▸ Exercise requirements:
Copy out every entry precisely.

═════ Exercise data

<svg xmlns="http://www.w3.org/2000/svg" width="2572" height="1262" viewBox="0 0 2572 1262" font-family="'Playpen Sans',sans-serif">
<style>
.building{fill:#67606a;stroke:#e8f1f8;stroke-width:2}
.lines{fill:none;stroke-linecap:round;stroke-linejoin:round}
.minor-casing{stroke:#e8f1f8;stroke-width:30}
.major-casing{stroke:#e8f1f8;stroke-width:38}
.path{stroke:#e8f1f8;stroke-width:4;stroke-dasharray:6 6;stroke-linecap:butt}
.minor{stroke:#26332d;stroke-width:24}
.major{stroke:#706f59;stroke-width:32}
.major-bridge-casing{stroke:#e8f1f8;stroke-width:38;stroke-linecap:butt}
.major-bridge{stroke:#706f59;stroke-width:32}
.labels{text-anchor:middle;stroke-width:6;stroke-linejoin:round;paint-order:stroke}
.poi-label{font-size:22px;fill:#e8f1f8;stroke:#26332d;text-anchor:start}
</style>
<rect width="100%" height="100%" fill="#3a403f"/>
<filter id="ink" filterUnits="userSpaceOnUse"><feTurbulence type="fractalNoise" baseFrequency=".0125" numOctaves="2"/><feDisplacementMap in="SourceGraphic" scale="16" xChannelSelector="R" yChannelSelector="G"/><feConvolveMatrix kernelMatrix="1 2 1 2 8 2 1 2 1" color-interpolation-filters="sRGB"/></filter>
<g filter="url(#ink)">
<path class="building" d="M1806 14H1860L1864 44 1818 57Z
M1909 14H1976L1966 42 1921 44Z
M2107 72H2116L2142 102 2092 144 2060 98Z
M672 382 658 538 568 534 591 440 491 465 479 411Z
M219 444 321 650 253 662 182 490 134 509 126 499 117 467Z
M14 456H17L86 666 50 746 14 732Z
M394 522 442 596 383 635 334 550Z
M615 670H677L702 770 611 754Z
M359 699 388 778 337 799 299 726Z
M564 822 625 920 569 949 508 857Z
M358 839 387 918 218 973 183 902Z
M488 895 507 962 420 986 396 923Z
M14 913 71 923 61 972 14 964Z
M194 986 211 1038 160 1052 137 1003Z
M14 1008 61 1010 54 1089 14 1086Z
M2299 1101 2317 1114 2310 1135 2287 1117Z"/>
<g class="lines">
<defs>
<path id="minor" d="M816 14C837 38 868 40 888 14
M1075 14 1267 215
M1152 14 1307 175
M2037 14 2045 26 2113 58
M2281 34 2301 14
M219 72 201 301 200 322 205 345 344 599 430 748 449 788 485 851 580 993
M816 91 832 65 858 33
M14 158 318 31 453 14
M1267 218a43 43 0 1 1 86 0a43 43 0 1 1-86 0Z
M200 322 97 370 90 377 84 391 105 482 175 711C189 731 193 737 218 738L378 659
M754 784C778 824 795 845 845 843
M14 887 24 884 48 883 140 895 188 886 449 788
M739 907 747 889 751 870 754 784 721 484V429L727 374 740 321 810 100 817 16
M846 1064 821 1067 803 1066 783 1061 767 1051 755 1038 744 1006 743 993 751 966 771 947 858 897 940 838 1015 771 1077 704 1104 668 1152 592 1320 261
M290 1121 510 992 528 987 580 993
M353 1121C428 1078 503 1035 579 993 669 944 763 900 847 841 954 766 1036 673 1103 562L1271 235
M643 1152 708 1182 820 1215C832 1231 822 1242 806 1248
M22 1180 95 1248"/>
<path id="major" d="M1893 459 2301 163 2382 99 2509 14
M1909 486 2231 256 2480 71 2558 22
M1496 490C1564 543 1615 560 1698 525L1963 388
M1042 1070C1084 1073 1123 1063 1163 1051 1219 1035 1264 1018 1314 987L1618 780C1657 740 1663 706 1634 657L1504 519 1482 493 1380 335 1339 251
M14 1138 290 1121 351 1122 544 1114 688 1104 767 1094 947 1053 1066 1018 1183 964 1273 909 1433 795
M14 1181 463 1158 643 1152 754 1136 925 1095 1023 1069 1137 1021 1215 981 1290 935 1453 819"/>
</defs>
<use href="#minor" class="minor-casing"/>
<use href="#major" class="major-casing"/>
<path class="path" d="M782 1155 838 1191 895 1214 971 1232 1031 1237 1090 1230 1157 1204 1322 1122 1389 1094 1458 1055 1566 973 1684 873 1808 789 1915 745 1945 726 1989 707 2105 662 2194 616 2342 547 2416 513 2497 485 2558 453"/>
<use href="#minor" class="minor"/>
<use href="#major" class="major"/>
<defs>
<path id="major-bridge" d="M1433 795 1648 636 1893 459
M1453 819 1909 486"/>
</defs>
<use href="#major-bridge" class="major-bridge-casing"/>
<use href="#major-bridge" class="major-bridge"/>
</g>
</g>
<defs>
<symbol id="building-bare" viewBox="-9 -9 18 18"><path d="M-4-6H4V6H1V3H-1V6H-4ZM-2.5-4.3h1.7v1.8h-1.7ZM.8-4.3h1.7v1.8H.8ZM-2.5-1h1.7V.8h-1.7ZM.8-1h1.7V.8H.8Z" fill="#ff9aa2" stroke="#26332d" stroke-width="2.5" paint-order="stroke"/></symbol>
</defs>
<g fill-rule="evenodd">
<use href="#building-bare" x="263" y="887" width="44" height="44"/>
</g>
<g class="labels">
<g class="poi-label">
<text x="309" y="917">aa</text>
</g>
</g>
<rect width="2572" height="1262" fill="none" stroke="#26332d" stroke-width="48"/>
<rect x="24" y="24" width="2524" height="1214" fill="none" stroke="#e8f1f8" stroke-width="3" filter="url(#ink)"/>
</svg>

══════════

▸ Answer box:
<svg xmlns="http://www.w3.org/2000/svg" width="2572" height="1262" viewBox="0 0 2572 1262" font-family="'Playpen Sans',sans-serif">
<style>
.building{fill:#67606a;stroke:#e8f1f8;stroke-width:2}
.lines{fill:none;stroke-linecap:round;stroke-linejoin:round}
.minor-casing{stroke:#e8f1f8;stroke-width:30}
.major-casing{stroke:#e8f1f8;stroke-width:38}
.path{stroke:#e8f1f8;stroke-width:4;stroke-dasharray:6 6;stroke-linecap:butt}
.minor{stroke:#26332d;stroke-width:24}
.major{stroke:#706f59;stroke-width:32}
.major-bridge-casing{stroke:#e8f1f8;stroke-width:38;stroke-linecap:butt}
.major-bridge{stroke:#706f59;stroke-width:32}
.labels{text-anchor:middle;stroke-width:6;stroke-linejoin:round;paint-order:stroke}
.poi-label{font-size:22px;fill:#e8f1f8;stroke:#26332d;text-anchor:start}
</style>
<rect width="100%" height="100%" fill="#3a403f"/>
<filter id="ink" filterUnits="userSpaceOnUse"><feTurbulence type="fractalNoise" baseFrequency=".0125" numOctaves="2"/><feDisplacementMap in="SourceGraphic" scale="16" xChannelSelector="R" yChannelSelector="G"/><feConvolveMatrix kernelMatrix="1 2 1 2 8 2 1 2 1" color-interpolation-filters="sRGB"/></filter>
<g filter="url(#ink)">
<path class="building" d="M1806 14H1860L1864 44 1818 57Z
M1909 14H1976L1966 42 1921 44Z
M2107 72H2116L2142 102 2092 144 2060 98Z
M672 382 658 538 568 534 591 440 491 465 479 411Z
M219 444 321 650 253 662 182 490 134 509 126 499 117 467Z
M14 456H17L86 666 50 746 14 732Z
M394 522 442 596 383 635 334 550Z
M615 670H677L702 770 611 754Z
M359 699 388 778 337 799 299 726Z
M564 822 625 920 569 949 508 857Z
M358 839 387 918 218 973 183 902Z
M488 895 507 962 420 986 396 923Z
M14 913 71 923 61 972 14 964Z
M194 986 211 1038 160 1052 137 1003Z
M14 1008 61 1010 54 1089 14 1086Z
M2299 1101 2317 1114 2310 1135 2287 1117Z"/>
<g class="lines">
<defs>
<path id="minor" d="M816 14C837 38 868 40 888 14
M1075 14 1267 215
M1152 14 1307 175
M2037 14 2045 26 2113 58
M2281 34 2301 14
M219 72 201 301 200 322 205 345 344 599 430 748 449 788 485 851 580 993
M816 91 832 65 858 33
M14 158 318 31 453 14
M1267 218a43 43 0 1 1 86 0a43 43 0 1 1-86 0Z
M200 322 97 370 90 377 84 391 105 482 175 711C189 731 193 737 218 738L378 659
M754 784C778 824 795 845 845 843
M14 887 24 884 48 883 140 895 188 886 449 788
M739 907 747 889 751 870 754 784 721 484V429L727 374 740 321 810 100 817 16
M846 1064 821 1067 803 1066 783 1061 767 1051 755 1038 744 1006 743 993 751 966 771 947 858 897 940 838 1015 771 1077 704 1104 668 1152 592 1320 261
M290 1121 510 992 528 987 580 993
M353 1121C428 1078 503 1035 579 993 669 944 763 900 847 841 954 766 1036 673 1103 562L1271 235
M643 1152 708 1182 820 1215C832 1231 822 1242 806 1248
M22 1180 95 1248"/>
<path id="major" d="M1893 459 2301 163 2382 99 2509 14
M1909 486 2231 256 2480 71 2558 22
M1496 490C1564 543 1615 560 1698 525L1963 388
M1042 1070C1084 1073 1123 1063 1163 1051 1219 1035 1264 1018 1314 987L1618 780C1657 740 1663 706 1634 657L1504 519 1482 493 1380 335 1339 251
M14 1138 290 1121 351 1122 544 1114 688 1104 767 1094 947 1053 1066 1018 1183 964 1273 909 1433 795
M14 1181 463 1158 643 1152 754 1136 925 1095 1023 1069 1137 1021 1215 981 1290 935 1453 819"/>
</defs>
<use href="#minor" class="minor-casing"/>
<use href="#major" class="major-casing"/>
<path class="path" d="M782 1155 838 1191 895 1214 971 1232 1031 1237 1090 1230 1157 1204 1322 1122 1389 1094 1458 1055 1566 973 1684 873 1808 789 1915 745 1945 726 1989 707 2105 662 2194 616 2342 547 2416 513 2497 485 2558 453"/>
<use href="#minor" class="minor"/>
<use href="#major" class="major"/>
<defs>
<path id="major-bridge" d="M1433 795 1648 636 1893 459
M1453 819 1909 486"/>
</defs>
<use href="#major-bridge" class="major-bridge-casing"/>
<use href="#major-bridge" class="major-bridge"/>
</g>
</g>
<defs>
<symbol id="building-bare" viewBox="-9 -9 18 18"><path d="M-4-6H4V6H1V3H-1V6H-4ZM-2.5-4.3h1.7v1.8h-1.7ZM.8-4.3h1.7v1.8H.8ZM-2.5-1h1.7V.8h-1.7ZM.8-1h1.7V.8H.8Z" fill="#ff9aa2" stroke="#26332d" stroke-width="2.5" paint-order="stroke"/></symbol>
</defs>
<g fill-rule="evenodd">
<use href="#building-bare" x="263" y="887" width="44" height="44"/>
</g>
<g class="labels">
<g class="poi-label">
<text x="309" y="917">aa</text>
</g>
</g>
<rect width="2572" height="1262" fill="none" stroke="#26332d" stroke-width="48"/>
<rect x="24" y="24" width="2524" height="1214" fill="none" stroke="#e8f1f8" stroke-width="3" filter="url(#ink)"/>
</svg>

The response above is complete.